Not interested in Brisbane/ Gold coast.....
Anyone help?

Thanks


----------



## Wanderer

Looks like there's no takers from Cairns Patricia so as one who has just visited a few times, I think a few things that you can consider are:
. You'll not regularly see Crocs swimming down flooded streets or sunbaking in the local park and though they are known to have been spotted in some mangrove lined creeks and drains, that is probably something of a rareity too.
You'll likely find that as with Darwin and other major centres, if a Croc is known to be about, the National Parks people will attempt to locvate and trap it for removal to a less urban area.
Pythons could be something else though I'd expect if their presence was a regular occurrence, there'd be significant news coverage.

That aside, I think you'll be in a real climate shock mode if you head to Cairns for humidity levels can be quite high compared to Melbourne, even away from the wet season.
Having made trips myself from Victoria to the GC/Brisbane region, it can be quite a shock to the system and then in moving north myself, it did take a few years to acclimatise and even now after about 13 years in Queensland, heading into summer you still notice it, especially if you have had some cooler overcast breezy weather and then all of a sudden the sun comes out and breezes drop off.
Winters however and later Autumn and early Spring are delightful.

We have two older dogs and they really feel the warmer weather too and you may find a lot of people do spend quite a bit of time indoors with airconditioners on in warmer weather, though probably best to get used to it and live as close to the coast as possible to enjoy what sea breezes there are and use natural ventilation.

We live in an out of town area on a few acres, still close enough to the coast to get plenty of breezes but with plenty of uncleared natural growth about and though I've heard of Pythons, my wife once being licked on her foot by one when she had nearly picked it up because it looked like a pretty stick and there are other poisonous snakes about, snakes usually do not want to be near humans and it is only if you disturm them or whatever you risk getting bitten and again it is something of a rareity and though one of our dogs once barked a warning because of a snake, they have never had a close encounter. 
The natural growth and tree shade probably also helps to give a better climatic effect than what living in a built up area does, all the buildings and roadways etc. being a natural heat sink and even at a small local village shopping area a couple of hundred metres from the beach, because it is sheltered from southerly cooling breezes because of a headland, the temperature difference between there and the beach can be quite remarkable and then when home it is cooler even though we are further from the actual coast but no neadland to block breezes.

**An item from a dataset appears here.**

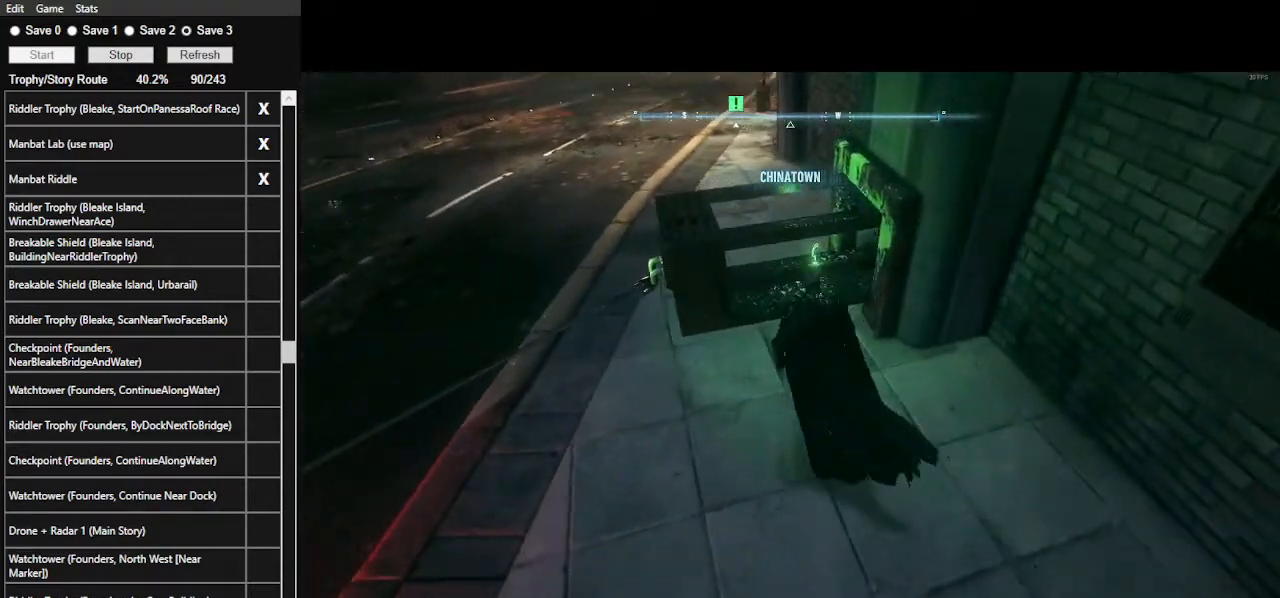
{"keys": [], "mouse": [], "events": [[100, "ctrl_l", "up"], [100, "w", "up"]]}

So all that might say choose your area carefully, even in a cooler region and certainly the Sunshine Coast will be better for year round than Cairns.
As for other things like schooling etc., Cairns is quite a sizable city and growing so there should be no problem with schooling to secondary level and I know there is the James Cook University at Townsville I think but you could find there'll be something of a University at Cairns but certainly one on the Sunshine Coast and from somewhere between the Sunshine Coast and Brisbane, attending a Brisbane Uni would not be out of the question but that is a long time off and you may even be somewhere else by then.

If you're going to change location and that I imagine also means employment, why not look for employment [ Cairns not as good in that respect either as very reliant on tourism ] and depending on what you find, go and rent for a bit first which you'll probably do anyway.

My gut feel is that we are a long way from the GFC being over and whilst it is important that you secure employment, you might just see property prices fall substantially in coming years so waiting to buy again could give a significant advantage.


----------